How have all the factors above been brought together to estimate a fair value?
  • The analysts have a consensus price target of $2.883 for Altice USA based on their expectations of its future earnings growth, profit margins and other risk factors. However, there is a degree of disagreement amongst analysts, with the most bullish reporting a price target of $5.5, and the most bearish reporting a price target of just $1.0.
  • In order for you to agree with the analyst's consensus, you'd need to believe that by 2028, revenues will be $8.2 billion, earnings will come to $30.2 million, and it would be trading on a PE ratio of 49.9x, assuming you use a discount rate of 11.6%.
  • Given the current share price of $2.78, the analyst price target of $2.88 is 3.6% higher. The relatively low difference between the current share price and the analyst consensus price target indicates that they believe on average, the company is fairly priced.
  • We always encourage you to reach your own conclusions though. So sense check these analyst numbers against your own assumptions and expectations based on your understanding of the business and what you believe is probable.
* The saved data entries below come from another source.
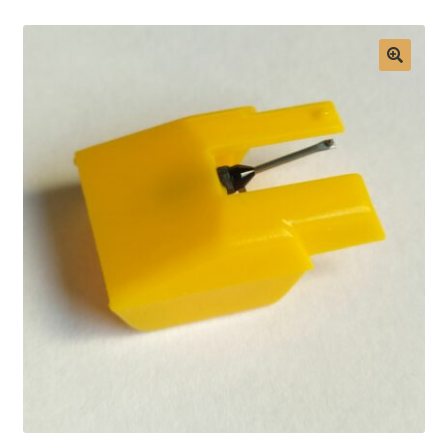
Mon compte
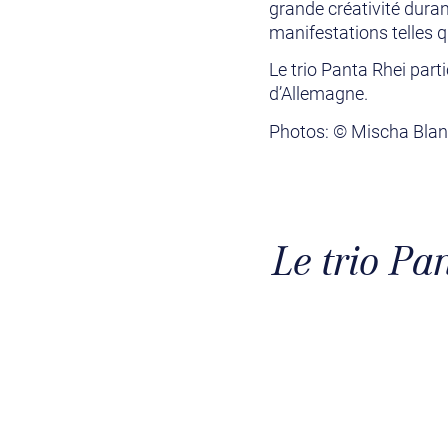
grande créativité duran
manifestations telles 
Le trio Panta Rhei part
d’Allemagne.
Photos: © Mischa Bla
Le trio Pa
How well do narratives help inform your perspective?

Disclaimer

AnalystConsensusTarget is a tool utilizing a Large Language Model (LLM) that ingests data on consensus price targets, forecasted revenue and earnings figures, as well as the transcripts of earnings calls to produce qualitative analysis. The narratives produced by AnalystConsensusTarget are general in nature and are based solely on analyst data and publicly-available material published by the respective companies. These scenarios are not indicative of the company's future performance and are exploratory in nature. Simply Wall St has no position in the company(s) mentioned. Simply Wall St may provide the securities issuer or related entities with website advertising services for a fee, on an arm's length basis. These relationships have no impact on the way we conduct our business, the content we host, or how our content is served to users. The price targets and estimates used are consensus data, and do not constitute a recommendation to buy or sell any stock, and they do not take account of your objectives, or your financial situation. Note that AnalystConsensusTarget's analysis may not factor in the latest price-sensitive company announcements or qualitative material.